* PASSAGE *
****
Blagden pointed out that Anglin had nearly hit a road sign; Anglin was not
even aware a sign was there until Blagden pointed it out to him. Blagden
wondered why Anglin wanted the car towed because the car was undamaged
and could have been driven once it had been taken out of the ditch. Blagden
turned his truck around to hitch and tow the car. As he did so, Anglin
walked away, stopping about 50 yards down the road. At that point, Blagden
called the Sheriff's Department because he was suspicious about Anglin's
behavior.
[¶4] Blagden started to tow the car, but before it was out of the
ditch, Anglin had walked back to the truck and asked Blagden to drive him,
but not the car, to Richmond. Blagden refused. Anglin then said that he
thought the road wasn't sanded properly and told Blagden that this was not
the first time he had left the road on this curve. Anglin felt that the road
was quite poorly maintained. All of these statements surprised Blagden.
The road was perfectly clear, with no snow or ice; Blagden could see no
reason why anyone would feel the road needed sand. Both Blagden and the
two deputy sheriffs who later arrived on the scene testified that the roads
were not slippery and did not pose any difficulty for travel. Despite Anglin's
statement about prior accidents on this curve, Blagden believed that Anglin
was not sure where he was.
[¶5] Approximately five minutes after Blagden's call, Deputies Brian
Collamore and Dan Sceviour of the Lincoln County Sheriff's Department
arrived. Collamore interviewed Anglin and noticed that Anglin had difficulty
getting his license out of his wallet, that his eyes were glassy and bloodshot,
and that Anglin had alcohol on his breath. Sceviour noticed that Anglin's
speech was slurred and that his eyes were bloodshot. Anglin admitted that
he was operating the car that night and that he had two drinks with his
dinner approximately two hours earlier. Collamore had Anglin perform a
number of field sobriety tests, concluded that Anglin was operating under
the influence, and arrested him. Once Anglin reached the station, Sceviour
administered a breath test. This test, given after midnight, indicated that
Anglin had a blood alcohol level of 0.16.
[¶6] Anglin was charged by complaint in the District Court with a
violation of 29-A M.R.S.A. § 2411. The case was transferred to the Superior
Court for a jury trial, but, once in that court, Anglin waived that right. Prior
to trial, Anglin filed a motion in limine, arguing that certain statements he
made to the police should not be admitted at trial. The motion was
continued until trial. At trial, Anglin objected to the admission of his
statement that he had had a couple of drinks before the police arrived at the
accident. The court overruled the objection. Shortly thereafter, the State
introduced testimony to the effect that Anglin had invoked his right to
silence after Collamore had given him the Miranda warning. At the
conclusion of the evidence, Anglin renewed his objection to the admission of
this evidence and requested that the testimony be stricken or that the court
declare a mistrial. The court denied Anglin's motions and, following closing
argument by counsel, found Anglin guilty.{2} Although the court concluded
that the State had failed to prove that Anglin had been under the influence
of intoxicants because it failed to show Anglin was impaired when he drove,
the court concluded that the State had proved that Anglin had operated a
vehicle "while having a blood alcohol of 0.08 percent or more." Anglin
appeals from the judgment.
****
* INFORMATION SUPPLIED *

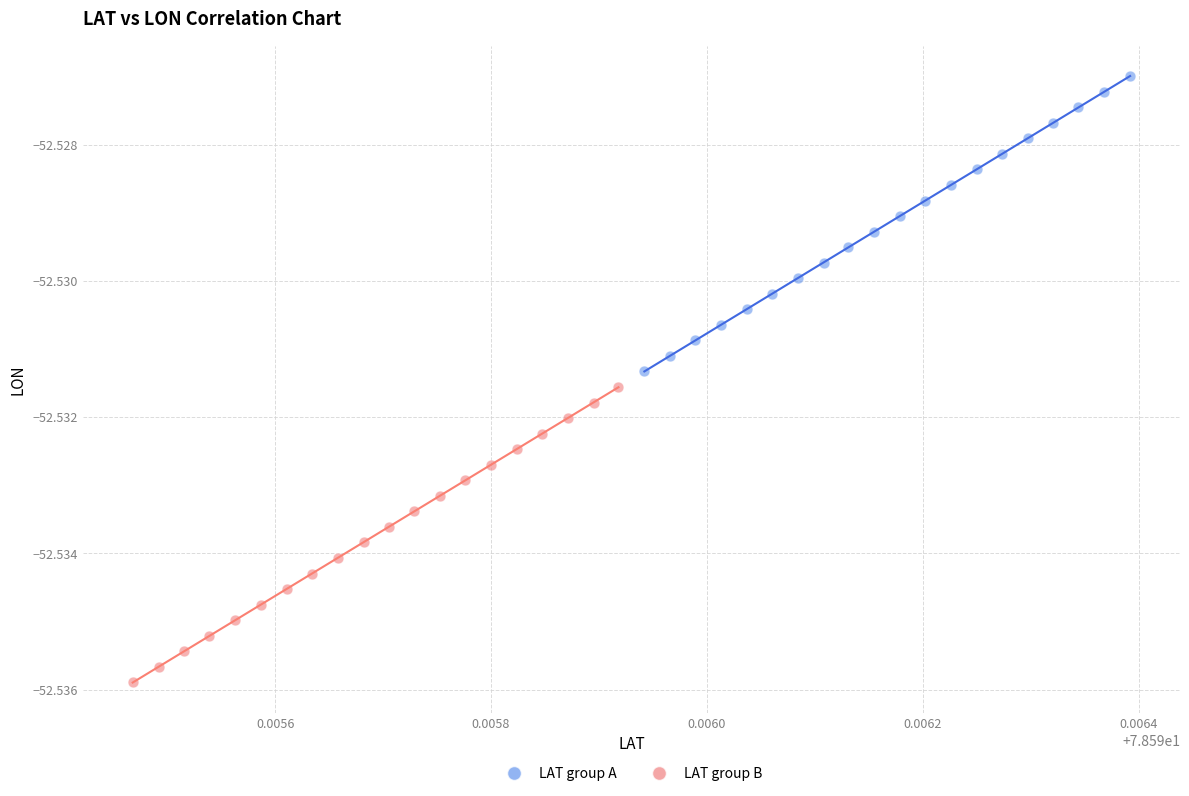

Which series reaches the minimum Y coordinate?

LAT group B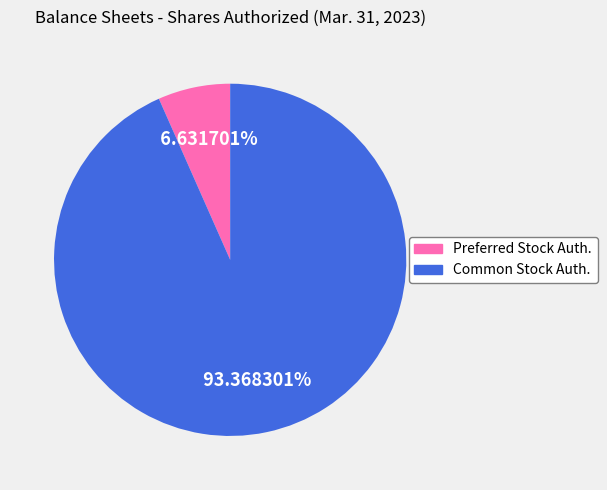

Which slice represents more than half of the pie?

Common Stock Auth.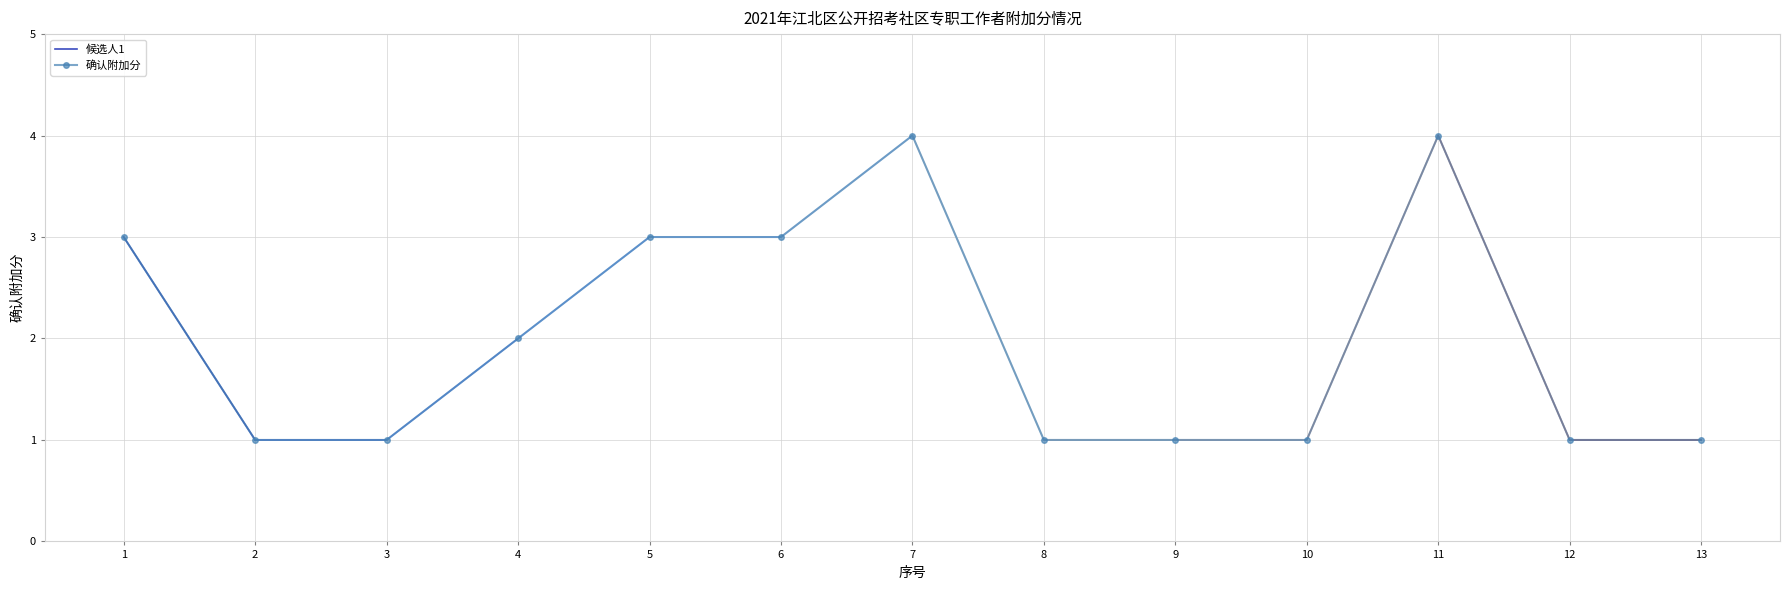

Which label corresponds to the smallest value in the chart?

2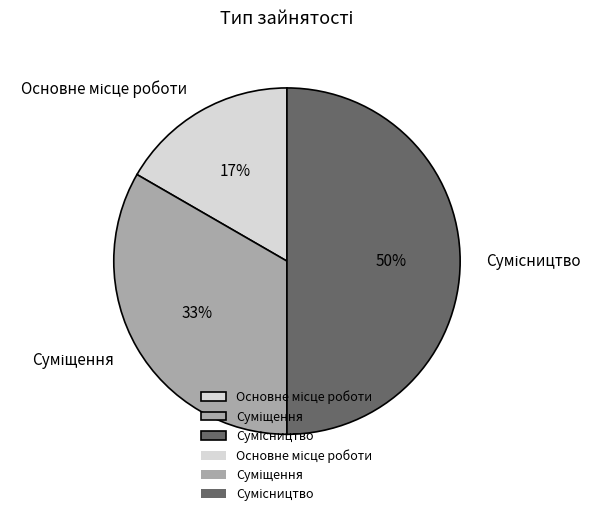

To the nearest percent, what is the average slice percentage?

33%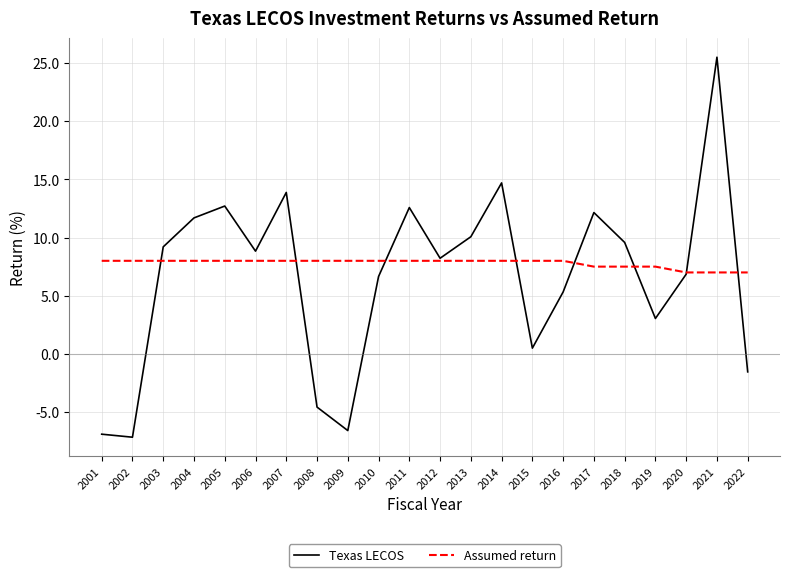

The Assumed return series shows 8.0 at 2012. True or false?

True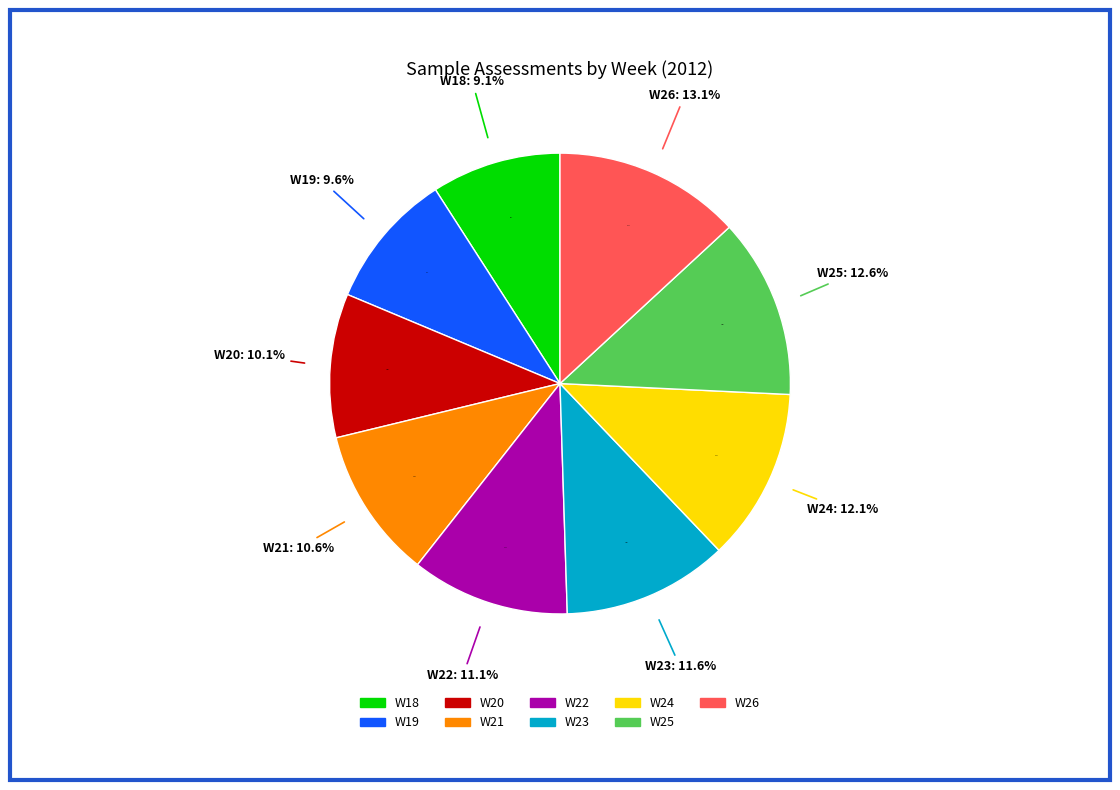

Approximately how many times larger is the value at W22 compared to W23?

1.0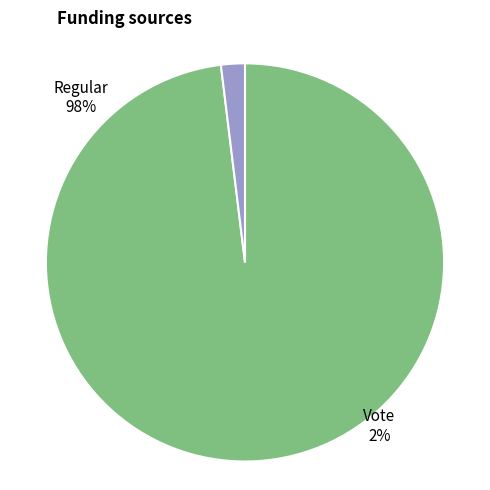

To the nearest percent, what is the difference between the largest and smallest slice percentages?

96%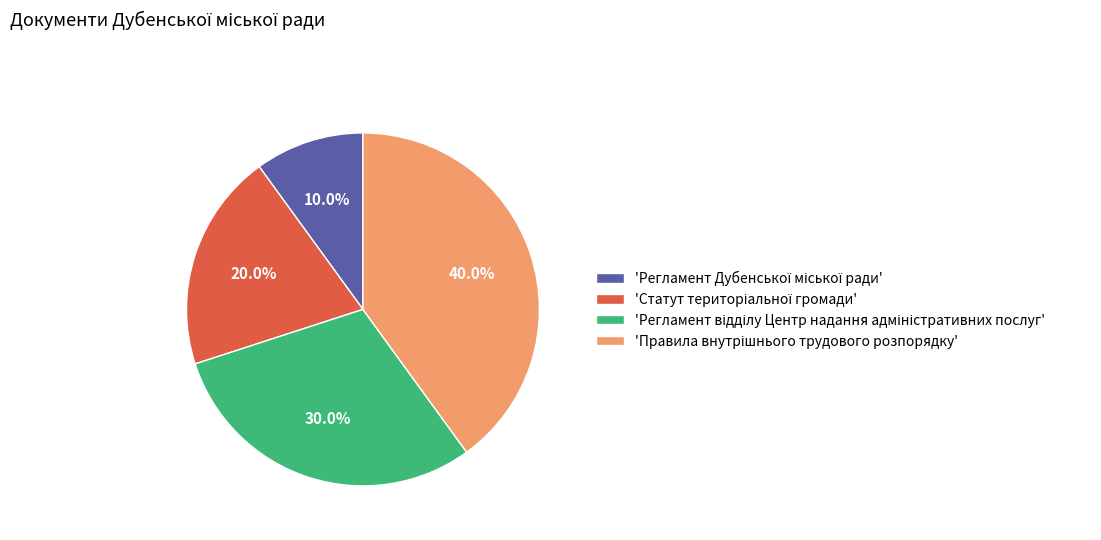

Does any single category account for the majority?

No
****
* TASKS *
- A) Reproduce part of the court opinion verbatim, beginning at the words "[¶5] Approximately five" and stopping after "level of 0.16.".
- B) Answer these from the court opinion:
(i) About how far down the road did Anglin walk before stopping?
(ii) What blood alcohol level did the breath test show?
(iii) How many drinks did Anglin say he had with his dinner?
The rows aren't needed here.

* ANSWER SET *
- A)
[¶5] Approximately five minutes after Blagden's call, Deputies Brian
Collamore and Dan Sceviour of the Lincoln County Sheriff's Department
arrived. Collamore interviewed Anglin and noticed that Anglin had difficulty
getting his license out of his wallet, that his eyes were glassy and bloodshot,
and that Anglin had alcohol on his breath. Sceviour noticed that Anglin's
speech was slurred and that his eyes were bloodshot. Anglin admitted that
he was operating the car that night and that he had two drinks with his
dinner approximately two hours earlier. Collamore had Anglin perform a
number of field sobriety tests, concluded that Anglin was operating under
the influence, and arrested him. Once Anglin reached the station, Sceviour
administered a breath test. This test, given after midnight, indicated that
Anglin had a blood alcohol level of 0.16.

- B)
(i) About 50 yards
(ii) 0.16
(iii) Two